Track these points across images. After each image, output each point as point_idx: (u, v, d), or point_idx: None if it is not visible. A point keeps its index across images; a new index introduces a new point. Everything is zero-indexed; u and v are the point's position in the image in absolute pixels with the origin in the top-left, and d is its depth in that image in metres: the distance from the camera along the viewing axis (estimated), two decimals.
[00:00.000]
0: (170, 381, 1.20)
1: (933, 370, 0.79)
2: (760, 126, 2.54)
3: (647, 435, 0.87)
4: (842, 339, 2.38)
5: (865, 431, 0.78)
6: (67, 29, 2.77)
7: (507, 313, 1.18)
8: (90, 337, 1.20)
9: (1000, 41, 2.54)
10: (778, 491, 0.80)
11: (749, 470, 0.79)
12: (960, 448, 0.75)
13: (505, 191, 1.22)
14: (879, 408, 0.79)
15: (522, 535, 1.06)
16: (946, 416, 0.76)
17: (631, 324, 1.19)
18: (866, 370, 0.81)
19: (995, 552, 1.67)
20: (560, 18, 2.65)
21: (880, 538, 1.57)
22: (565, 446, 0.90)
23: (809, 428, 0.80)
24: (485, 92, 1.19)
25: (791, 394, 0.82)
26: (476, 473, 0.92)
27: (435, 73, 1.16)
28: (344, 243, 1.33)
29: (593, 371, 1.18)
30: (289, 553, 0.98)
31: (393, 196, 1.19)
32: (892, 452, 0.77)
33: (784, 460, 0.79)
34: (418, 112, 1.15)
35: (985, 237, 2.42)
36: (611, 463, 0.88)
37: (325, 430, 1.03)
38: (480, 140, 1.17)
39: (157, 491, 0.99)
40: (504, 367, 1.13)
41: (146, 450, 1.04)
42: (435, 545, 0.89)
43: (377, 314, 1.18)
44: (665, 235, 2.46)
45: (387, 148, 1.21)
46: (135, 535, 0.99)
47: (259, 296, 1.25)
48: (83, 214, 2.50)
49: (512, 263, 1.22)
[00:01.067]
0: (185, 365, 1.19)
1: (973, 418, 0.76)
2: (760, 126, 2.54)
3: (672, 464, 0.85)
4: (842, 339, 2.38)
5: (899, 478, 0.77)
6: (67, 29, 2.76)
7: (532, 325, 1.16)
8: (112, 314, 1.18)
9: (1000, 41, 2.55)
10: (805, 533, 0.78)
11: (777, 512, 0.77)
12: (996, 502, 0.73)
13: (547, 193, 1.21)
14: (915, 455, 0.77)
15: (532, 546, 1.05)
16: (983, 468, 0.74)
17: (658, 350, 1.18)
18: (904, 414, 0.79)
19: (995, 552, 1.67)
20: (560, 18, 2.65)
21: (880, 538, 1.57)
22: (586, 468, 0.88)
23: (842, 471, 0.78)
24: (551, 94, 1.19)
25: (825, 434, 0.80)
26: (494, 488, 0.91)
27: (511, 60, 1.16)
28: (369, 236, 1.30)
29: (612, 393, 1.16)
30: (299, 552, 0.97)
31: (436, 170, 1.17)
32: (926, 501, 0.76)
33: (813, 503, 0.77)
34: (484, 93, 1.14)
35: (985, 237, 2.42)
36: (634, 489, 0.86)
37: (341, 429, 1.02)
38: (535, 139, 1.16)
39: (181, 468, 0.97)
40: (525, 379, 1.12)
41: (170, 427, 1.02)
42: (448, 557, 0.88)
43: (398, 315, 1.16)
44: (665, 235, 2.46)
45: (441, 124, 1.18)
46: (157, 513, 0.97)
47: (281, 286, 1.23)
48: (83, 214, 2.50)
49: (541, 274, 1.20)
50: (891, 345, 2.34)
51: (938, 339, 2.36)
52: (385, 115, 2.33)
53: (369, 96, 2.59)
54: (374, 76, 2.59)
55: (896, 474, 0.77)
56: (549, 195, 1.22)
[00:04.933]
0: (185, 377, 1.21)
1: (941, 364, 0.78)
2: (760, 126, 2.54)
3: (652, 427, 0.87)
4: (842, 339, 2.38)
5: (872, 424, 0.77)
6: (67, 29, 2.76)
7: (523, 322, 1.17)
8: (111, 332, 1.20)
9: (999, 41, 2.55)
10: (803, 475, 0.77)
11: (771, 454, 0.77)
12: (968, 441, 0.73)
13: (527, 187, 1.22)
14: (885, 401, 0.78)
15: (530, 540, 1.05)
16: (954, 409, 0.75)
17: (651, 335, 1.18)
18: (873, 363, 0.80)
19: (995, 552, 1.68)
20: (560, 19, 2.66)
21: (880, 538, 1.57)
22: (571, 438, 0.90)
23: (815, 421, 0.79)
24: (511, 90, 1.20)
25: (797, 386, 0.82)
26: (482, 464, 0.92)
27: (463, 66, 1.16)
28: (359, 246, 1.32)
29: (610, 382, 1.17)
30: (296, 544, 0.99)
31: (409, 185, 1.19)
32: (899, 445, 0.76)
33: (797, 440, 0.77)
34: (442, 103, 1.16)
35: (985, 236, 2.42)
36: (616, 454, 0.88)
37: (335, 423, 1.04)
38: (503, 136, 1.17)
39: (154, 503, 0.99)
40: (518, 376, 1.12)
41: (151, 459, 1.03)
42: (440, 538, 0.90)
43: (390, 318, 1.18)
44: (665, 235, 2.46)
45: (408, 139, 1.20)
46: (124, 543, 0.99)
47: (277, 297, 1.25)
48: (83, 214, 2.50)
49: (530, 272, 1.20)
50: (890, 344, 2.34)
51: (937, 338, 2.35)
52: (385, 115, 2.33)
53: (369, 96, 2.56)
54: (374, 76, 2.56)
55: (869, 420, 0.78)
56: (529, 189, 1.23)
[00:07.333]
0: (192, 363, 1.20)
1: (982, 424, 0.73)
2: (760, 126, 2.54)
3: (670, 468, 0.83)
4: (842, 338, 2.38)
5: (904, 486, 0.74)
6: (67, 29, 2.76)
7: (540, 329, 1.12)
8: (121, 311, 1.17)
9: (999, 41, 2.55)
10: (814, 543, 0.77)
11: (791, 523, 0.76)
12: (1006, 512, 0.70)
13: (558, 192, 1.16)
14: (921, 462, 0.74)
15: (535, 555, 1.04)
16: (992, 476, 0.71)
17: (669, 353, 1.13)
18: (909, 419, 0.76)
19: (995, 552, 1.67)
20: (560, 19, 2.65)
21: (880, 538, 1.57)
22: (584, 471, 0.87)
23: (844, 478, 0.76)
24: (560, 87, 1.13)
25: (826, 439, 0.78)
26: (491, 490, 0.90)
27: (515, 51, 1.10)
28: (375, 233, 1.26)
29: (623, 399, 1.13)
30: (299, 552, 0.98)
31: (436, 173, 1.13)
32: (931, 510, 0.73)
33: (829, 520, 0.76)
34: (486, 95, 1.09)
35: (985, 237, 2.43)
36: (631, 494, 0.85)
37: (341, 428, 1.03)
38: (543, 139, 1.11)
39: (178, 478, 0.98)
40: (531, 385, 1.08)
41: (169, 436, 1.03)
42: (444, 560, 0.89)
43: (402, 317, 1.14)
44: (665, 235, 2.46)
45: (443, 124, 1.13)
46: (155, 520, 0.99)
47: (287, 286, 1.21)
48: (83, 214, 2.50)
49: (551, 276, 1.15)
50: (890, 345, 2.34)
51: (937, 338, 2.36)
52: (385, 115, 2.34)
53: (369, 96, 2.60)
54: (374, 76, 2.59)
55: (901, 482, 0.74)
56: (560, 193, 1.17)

◆ **AIM OF THE TASK**
Once you have read the entries above, copy them out exactly as they were given.

◆ **OUTPUT OF THE TASK**
Track these points across images. After each image, output each point as point_idx: (u, v, d), or point_idx: None if it is not visible. A point keeps its index across images; a new index introduces a new point. Everything is zero-indexed; u and v are the point's position in the image in absolute pixels with the origin in the top-left, and d is its depth in that image in metres: the distance from the camera along the viewing axis (estimated), two decimals.
[00:00.000]
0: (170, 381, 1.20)
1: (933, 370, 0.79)
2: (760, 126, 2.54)
3: (647, 435, 0.87)
4: (842, 339, 2.38)
5: (865, 431, 0.78)
6: (67, 29, 2.77)
7: (507, 313, 1.18)
8: (90, 337, 1.20)
9: (1000, 41, 2.54)
10: (778, 491, 0.80)
11: (749, 470, 0.79)
12: (960, 448, 0.75)
13: (505, 191, 1.22)
14: (879, 408, 0.79)
15: (522, 535, 1.06)
16: (946, 416, 0.76)
17: (631, 324, 1.19)
18: (866, 370, 0.81)
19: (995, 552, 1.67)
20: (560, 18, 2.65)
21: (880, 538, 1.57)
22: (565, 446, 0.90)
23: (809, 428, 0.80)
24: (485, 92, 1.19)
25: (791, 394, 0.82)
26: (476, 473, 0.92)
27: (435, 73, 1.16)
28: (344, 243, 1.33)
29: (593, 371, 1.18)
30: (289, 553, 0.98)
31: (393, 196, 1.19)
32: (892, 452, 0.77)
33: (784, 460, 0.79)
34: (418, 112, 1.15)
35: (985, 237, 2.42)
36: (611, 463, 0.88)
37: (325, 430, 1.03)
38: (480, 140, 1.17)
39: (157, 491, 0.99)
40: (504, 367, 1.13)
41: (146, 450, 1.04)
42: (435, 545, 0.89)
43: (377, 314, 1.18)
44: (665, 235, 2.46)
45: (387, 148, 1.21)
46: (135, 535, 0.99)
47: (259, 296, 1.25)
48: (83, 214, 2.50)
49: (512, 263, 1.22)
[00:01.067]
0: (185, 365, 1.19)
1: (973, 418, 0.76)
2: (760, 126, 2.54)
3: (672, 464, 0.85)
4: (842, 339, 2.38)
5: (899, 478, 0.77)
6: (67, 29, 2.76)
7: (532, 325, 1.16)
8: (112, 314, 1.18)
9: (1000, 41, 2.55)
10: (805, 533, 0.78)
11: (777, 512, 0.77)
12: (996, 502, 0.73)
13: (547, 193, 1.21)
14: (915, 455, 0.77)
15: (532, 546, 1.05)
16: (983, 468, 0.74)
17: (658, 350, 1.18)
18: (904, 414, 0.79)
19: (995, 552, 1.67)
20: (560, 18, 2.65)
21: (880, 538, 1.57)
22: (586, 468, 0.88)
23: (842, 471, 0.78)
24: (551, 94, 1.19)
25: (825, 434, 0.80)
26: (494, 488, 0.91)
27: (511, 60, 1.16)
28: (369, 236, 1.30)
29: (612, 393, 1.16)
30: (299, 552, 0.97)
31: (436, 170, 1.17)
32: (926, 501, 0.76)
33: (813, 503, 0.77)
34: (484, 93, 1.14)
35: (985, 237, 2.42)
36: (634, 489, 0.86)
37: (341, 429, 1.02)
38: (535, 139, 1.16)
39: (181, 468, 0.97)
40: (525, 379, 1.12)
41: (170, 427, 1.02)
42: (448, 557, 0.88)
43: (398, 315, 1.16)
44: (665, 235, 2.46)
45: (441, 124, 1.18)
46: (157, 513, 0.97)
47: (281, 286, 1.23)
48: (83, 214, 2.50)
49: (541, 274, 1.20)
50: (891, 345, 2.34)
51: (938, 339, 2.36)
52: (385, 115, 2.33)
53: (369, 96, 2.59)
54: (374, 76, 2.59)
55: (896, 474, 0.77)
56: (549, 195, 1.22)
[00:04.933]
0: (185, 377, 1.21)
1: (941, 364, 0.78)
2: (760, 126, 2.54)
3: (652, 427, 0.87)
4: (842, 339, 2.38)
5: (872, 424, 0.77)
6: (67, 29, 2.76)
7: (523, 322, 1.17)
8: (111, 332, 1.20)
9: (999, 41, 2.55)
10: (803, 475, 0.77)
11: (771, 454, 0.77)
12: (968, 441, 0.73)
13: (527, 187, 1.22)
14: (885, 401, 0.78)
15: (530, 540, 1.05)
16: (954, 409, 0.75)
17: (651, 335, 1.18)
18: (873, 363, 0.80)
19: (995, 552, 1.68)
20: (560, 19, 2.66)
21: (880, 538, 1.57)
22: (571, 438, 0.90)
23: (815, 421, 0.79)
24: (511, 90, 1.20)
25: (797, 386, 0.82)
26: (482, 464, 0.92)
27: (463, 66, 1.16)
28: (359, 246, 1.32)
29: (610, 382, 1.17)
30: (296, 544, 0.99)
31: (409, 185, 1.19)
32: (899, 445, 0.76)
33: (797, 440, 0.77)
34: (442, 103, 1.16)
35: (985, 236, 2.42)
36: (616, 454, 0.88)
37: (335, 423, 1.04)
38: (503, 136, 1.17)
39: (154, 503, 0.99)
40: (518, 376, 1.12)
41: (151, 459, 1.03)
42: (440, 538, 0.90)
43: (390, 318, 1.18)
44: (665, 235, 2.46)
45: (408, 139, 1.20)
46: (124, 543, 0.99)
47: (277, 297, 1.25)
48: (83, 214, 2.50)
49: (530, 272, 1.20)
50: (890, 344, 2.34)
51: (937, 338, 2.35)
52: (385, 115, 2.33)
53: (369, 96, 2.56)
54: (374, 76, 2.56)
55: (869, 420, 0.78)
56: (529, 189, 1.23)
[00:07.333]
0: (192, 363, 1.20)
1: (982, 424, 0.73)
2: (760, 126, 2.54)
3: (670, 468, 0.83)
4: (842, 338, 2.38)
5: (904, 486, 0.74)
6: (67, 29, 2.76)
7: (540, 329, 1.12)
8: (121, 311, 1.17)
9: (999, 41, 2.55)
10: (814, 543, 0.77)
11: (791, 523, 0.76)
12: (1006, 512, 0.70)
13: (558, 192, 1.16)
14: (921, 462, 0.74)
15: (535, 555, 1.04)
16: (992, 476, 0.71)
17: (669, 353, 1.13)
18: (909, 419, 0.76)
19: (995, 552, 1.67)
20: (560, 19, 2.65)
21: (880, 538, 1.57)
22: (584, 471, 0.87)
23: (844, 478, 0.76)
24: (560, 87, 1.13)
25: (826, 439, 0.78)
26: (491, 490, 0.90)
27: (515, 51, 1.10)
28: (375, 233, 1.26)
29: (623, 399, 1.13)
30: (299, 552, 0.98)
31: (436, 173, 1.13)
32: (931, 510, 0.73)
33: (829, 520, 0.76)
34: (486, 95, 1.09)
35: (985, 237, 2.43)
36: (631, 494, 0.85)
37: (341, 428, 1.03)
38: (543, 139, 1.11)
39: (178, 478, 0.98)
40: (531, 385, 1.08)
41: (169, 436, 1.03)
42: (444, 560, 0.89)
43: (402, 317, 1.14)
44: (665, 235, 2.46)
45: (443, 124, 1.13)
46: (155, 520, 0.99)
47: (287, 286, 1.21)
48: (83, 214, 2.50)
49: (551, 276, 1.15)
50: (890, 345, 2.34)
51: (937, 338, 2.36)
52: (385, 115, 2.34)
53: (369, 96, 2.60)
54: (374, 76, 2.59)
55: (901, 482, 0.74)
56: (560, 193, 1.17)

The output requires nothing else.